Viele Praxen sind aufgrund der Verordnung oben genannter Therapien mit Wirtschaftlichkeitsprüfungen durch die Kassenärztliche Vereinigung (KV) überzogen worden. Für die meisten Praxen wäre ein negativer Ausgang dieser Prüfungen existenzvernichtend, was für die derzeitige Vielgestaltigkeit in der Versorgung von HIV- und AIDS-PatientInnen der Stadt ein großer Verlust wäre. Insgesamt bedeutet dies, dass sich die Versorgungslage von HIV- und AIDS-PatientInnen der Stadt in den nächsten Jahren erheblich verschlechtern wird. Da es sich hierbei um einen schleichenden Prozeß handelt, wird diese Entwicklung recht individualisiert wahrgenommen. Häufig werden bestimmte Verschlechterungen erst einmal individuell abgefedert. Beispielsweise durch den guten Apotheker, der einem dann eben die nicht mehr verordnungsfähigen Vitaminpillen schenkt. Dass ein Großteil der HIV-Infizierten wie MigrantInnen, Junkies und Obdachlose dabei auf der Strecke bleiben, wird oft nicht wahrgenommen.

Um den oben genannten Entwicklungen entgegentreten zu können, wird in Zukunft um eine Repolitisierung des HIV- und AIDS-Begriffes dringend notwendig sein.

Editoriale Anmerkung:
Der Artikel wurde uns von http://www.etuxx.com/diskussionen/foo082.php3 gespiegelt. Dort gibt es weiterführende Links.

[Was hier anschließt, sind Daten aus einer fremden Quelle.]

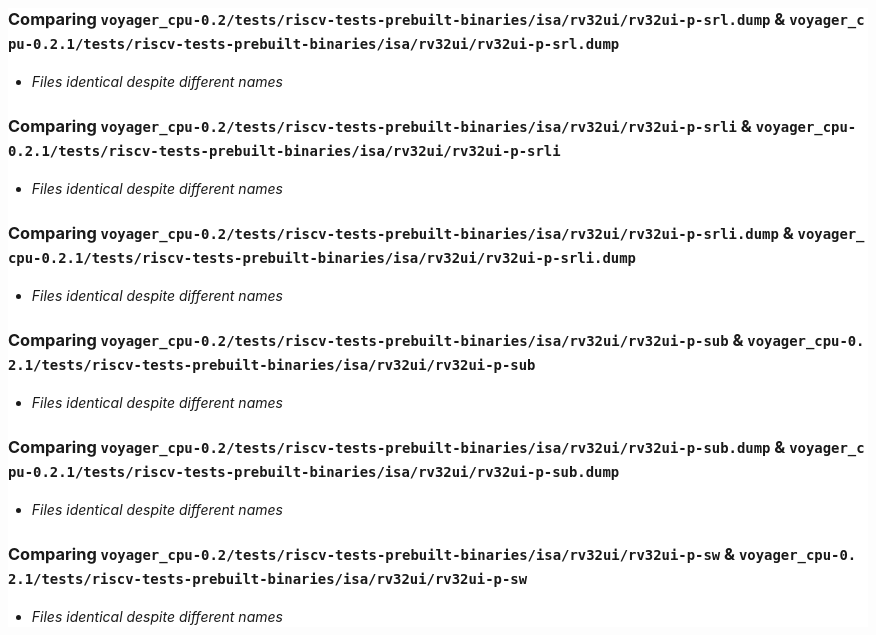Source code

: ### Comparing `voyager_cpu-0.2/tests/riscv-tests-prebuilt-binaries/isa/rv32ui/rv32ui-p-srl.dump` & `voyager_cpu-0.2.1/tests/riscv-tests-prebuilt-binaries/isa/rv32ui/rv32ui-p-srl.dump`

 * *Files identical despite different names*

### Comparing `voyager_cpu-0.2/tests/riscv-tests-prebuilt-binaries/isa/rv32ui/rv32ui-p-srli` & `voyager_cpu-0.2.1/tests/riscv-tests-prebuilt-binaries/isa/rv32ui/rv32ui-p-srli`

 * *Files identical despite different names*

### Comparing `voyager_cpu-0.2/tests/riscv-tests-prebuilt-binaries/isa/rv32ui/rv32ui-p-srli.dump` & `voyager_cpu-0.2.1/tests/riscv-tests-prebuilt-binaries/isa/rv32ui/rv32ui-p-srli.dump`

 * *Files identical despite different names*

### Comparing `voyager_cpu-0.2/tests/riscv-tests-prebuilt-binaries/isa/rv32ui/rv32ui-p-sub` & `voyager_cpu-0.2.1/tests/riscv-tests-prebuilt-binaries/isa/rv32ui/rv32ui-p-sub`

 * *Files identical despite different names*

### Comparing `voyager_cpu-0.2/tests/riscv-tests-prebuilt-binaries/isa/rv32ui/rv32ui-p-sub.dump` & `voyager_cpu-0.2.1/tests/riscv-tests-prebuilt-binaries/isa/rv32ui/rv32ui-p-sub.dump`

 * *Files identical despite different names*

### Comparing `voyager_cpu-0.2/tests/riscv-tests-prebuilt-binaries/isa/rv32ui/rv32ui-p-sw` & `voyager_cpu-0.2.1/tests/riscv-tests-prebuilt-binaries/isa/rv32ui/rv32ui-p-sw`

 * *Files identical despite different names*

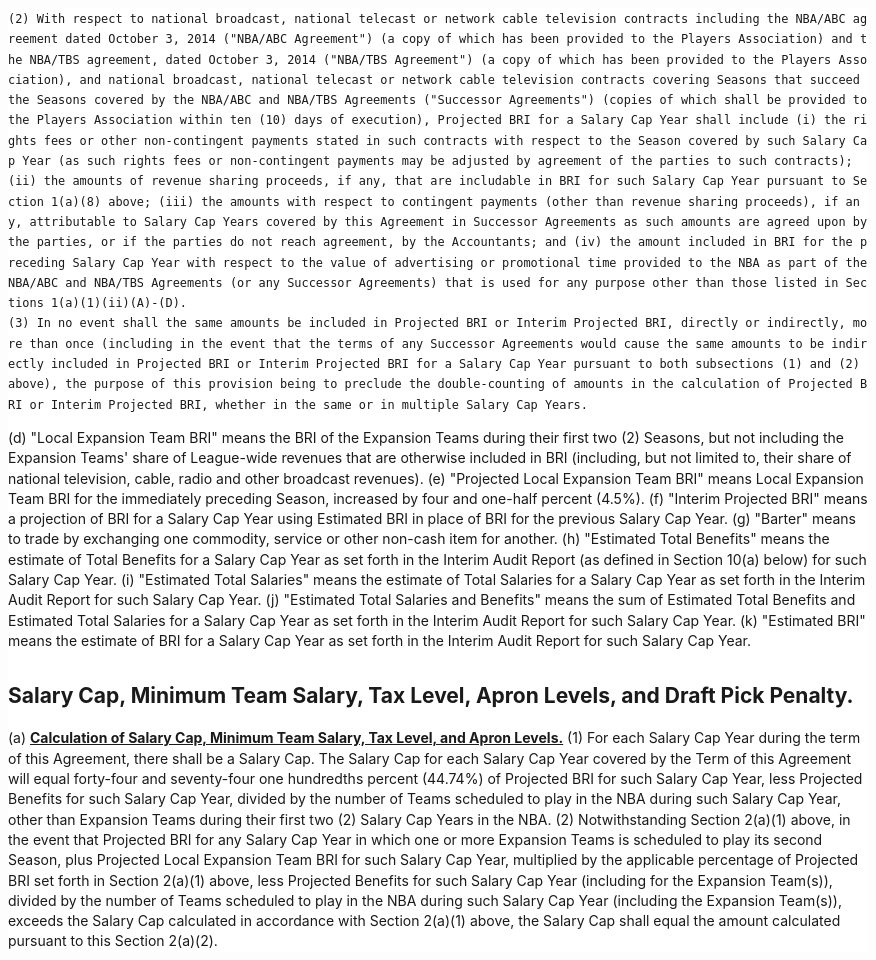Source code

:    (2) With respect to national broadcast, national telecast or network cable television contracts including the NBA/ABC agreement dated October 3, 2014 ("NBA/ABC Agreement") (a copy of which has been provided to the Players Association) and the NBA/TBS agreement, dated October 3, 2014 ("NBA/TBS Agreement") (a copy of which has been provided to the Players Association), and national broadcast, national telecast or network cable television contracts covering Seasons that succeed the Seasons covered by the NBA/ABC and NBA/TBS Agreements ("Successor Agreements") (copies of which shall be provided to the Players Association within ten (10) days of execution), Projected BRI for a Salary Cap Year shall include (i) the rights fees or other non-contingent payments stated in such contracts with respect to the Season covered by such Salary Cap Year (as such rights fees or non-contingent payments may be adjusted by agreement of the parties to such contracts); (ii) the amounts of revenue sharing proceeds, if any, that are includable in BRI for such Salary Cap Year pursuant to Section 1(a)(8) above; (iii) the amounts with respect to contingent payments (other than revenue sharing proceeds), if any, attributable to Salary Cap Years covered by this Agreement in Successor Agreements as such amounts are agreed upon by the parties, or if the parties do not reach agreement, by the Accountants; and (iv) the amount included in BRI for the preceding Salary Cap Year with respect to the value of advertising or promotional time provided to the NBA as part of the NBA/ABC and NBA/TBS Agreements (or any Successor Agreements) that is used for any purpose other than those listed in Sections 1(a)(1)(ii)(A)-(D).
    (3) In no event shall the same amounts be included in Projected BRI or Interim Projected BRI, directly or indirectly, more than once (including in the event that the terms of any Successor Agreements would cause the same amounts to be indirectly included in Projected BRI or Interim Projected BRI for a Salary Cap Year pursuant to both subsections (1) and (2) above), the purpose of this provision being to preclude the double-counting of amounts in the calculation of Projected BRI or Interim Projected BRI, whether in the same or in multiple Salary Cap Years.
(d) "Local Expansion Team BRI" means the BRI of the Expansion Teams during their first two (2) Seasons, but not including the Expansion Teams' share of League-wide revenues that are otherwise included in BRI (including, but not limited to, their share of national television, cable, radio and other broadcast revenues).
(e) "Projected Local Expansion Team BRI" means Local Expansion Team BRI for the immediately preceding Season, increased by four and one-half percent (4.5%).
(f) "Interim Projected BRI" means a projection of BRI for a Salary Cap Year using Estimated BRI in place of BRI for the previous Salary Cap Year.
(g) "Barter" means to trade by exchanging one commodity, service or other non-cash item for another.
(h) "Estimated Total Benefits" means the estimate of Total Benefits for a Salary Cap Year as set forth in the Interim Audit Report (as defined in Section 10(a) below) for such Salary Cap Year.
(i) "Estimated Total Salaries" means the estimate of Total Salaries for a Salary Cap Year as set forth in the Interim Audit Report for such Salary Cap Year.
(j) "Estimated Total Salaries and Benefits" means the sum of Estimated Total Benefits and Estimated Total Salaries for a Salary Cap Year as set forth in the Interim Audit Report for such Salary Cap Year.
(k) "Estimated BRI" means the estimate of BRI for a Salary Cap Year as set forth in the Interim Audit Report for such Salary Cap Year.

## Salary Cap, Minimum Team Salary, Tax Level, Apron Levels, and Draft Pick Penalty.

(a) <U>**Calculation of Salary Cap, Minimum Team Salary, Tax Level, and Apron Levels.**</U>
    (1) For each Salary Cap Year during the term of this Agreement, there shall be a Salary Cap. The Salary Cap for each Salary Cap Year covered by the Term of this Agreement will equal forty-four and seventy-four one hundredths percent (44.74%) of Projected BRI for such Salary Cap Year, less Projected Benefits for such Salary Cap Year, divided by the number of Teams scheduled to play in the NBA during such Salary Cap Year, other than Expansion Teams during their first two (2) Salary Cap Years in the NBA.
    (2) Notwithstanding Section 2(a)(1) above, in the event that Projected BRI for any Salary Cap Year in which one or more Expansion Teams is scheduled to play its second Season, plus Projected Local Expansion Team BRI for such Salary Cap Year, multiplied by the applicable percentage of Projected BRI set forth in Section 2(a)(1) above, less Projected Benefits for such Salary Cap Year (including for the Expansion Team(s)), divided by the number of Teams scheduled to play in the NBA during such Salary Cap Year (including the Expansion Team(s)), exceeds the Salary Cap calculated in accordance with Section 2(a)(1) above, the Salary Cap shall equal the amount calculated pursuant to this Section 2(a)(2).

Die Protestaktionen zur Schließung HIV-Tagesklinik im Prenzlauer Berg zeigte Wirkung. Das Selbsthilfeprojekt Pluspunkt hatte 1700 Unterschriften unter eine Protestnote sammeln können, die der Senatorin für Arbeit, Soziales und Frauen, Gabriele Schöttler, übergeben worden war. Aus Gründen der Nichtzumutbarkeit entschied das Berliner Abgeordnetenhaus, die Tagesklinik nicht zu schließen. War die Schließung ursprünglich für Ende September geplant, ist der Stichtag jetzt auf den 31.12. 2001 verschoben. Verschoben ist aber leider nicht aufgehoben.